(The input Opens)

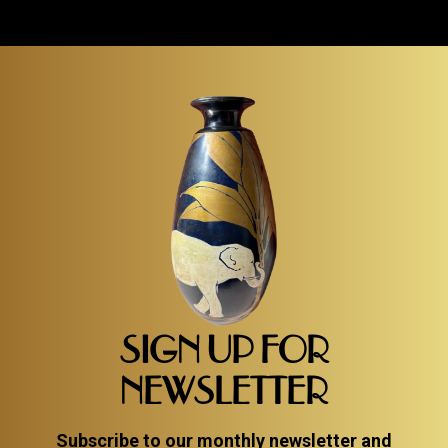
SIGN UP FOR
NEWSLETTER
Subscribe to our monthly newsletter and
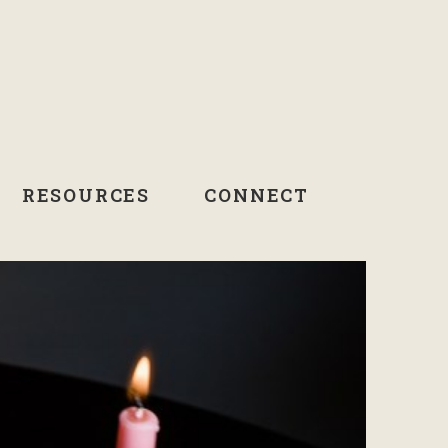
RESOURCES
CONNECT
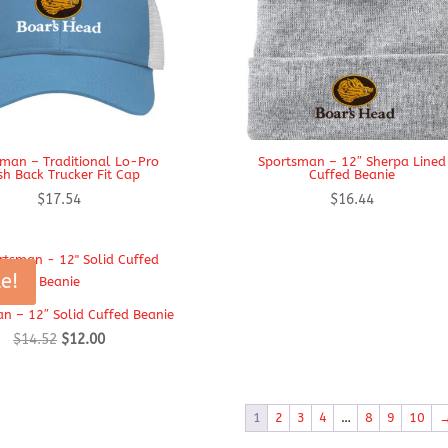
man – Traditional Lo-Pro
Sportsman – 12″ Sherpa Lined
h Back Trucker Fit Cap
Cuffed Beanie
$
17.54
$
16.44
e!
n – 12″ Solid Cuffed Beanie
Original
Current
$
14.52
$
12.00
price
price
was:
is:
$14.52.
$12.00.
1
2
3
4
…
8
9
10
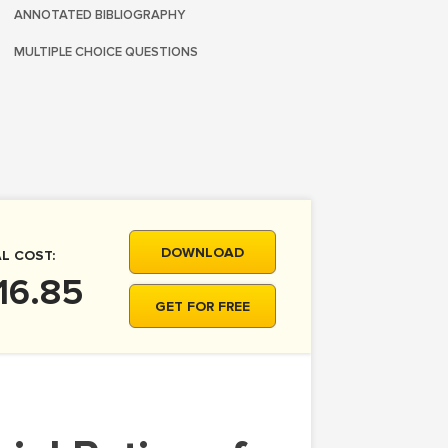
ANNOTATED BIBLIOGRAPHY
MULTIPLE CHOICE QUESTIONS
DOWNLOAD
L COST:
16.85
GET FOR FREE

(The input Closes)

- [Exercise]: Filter the preceding entries down to the lines with "Cuffed".

- [Written response]:
Cuffed Beanie
n – 12″ Solid Cuffed Beanie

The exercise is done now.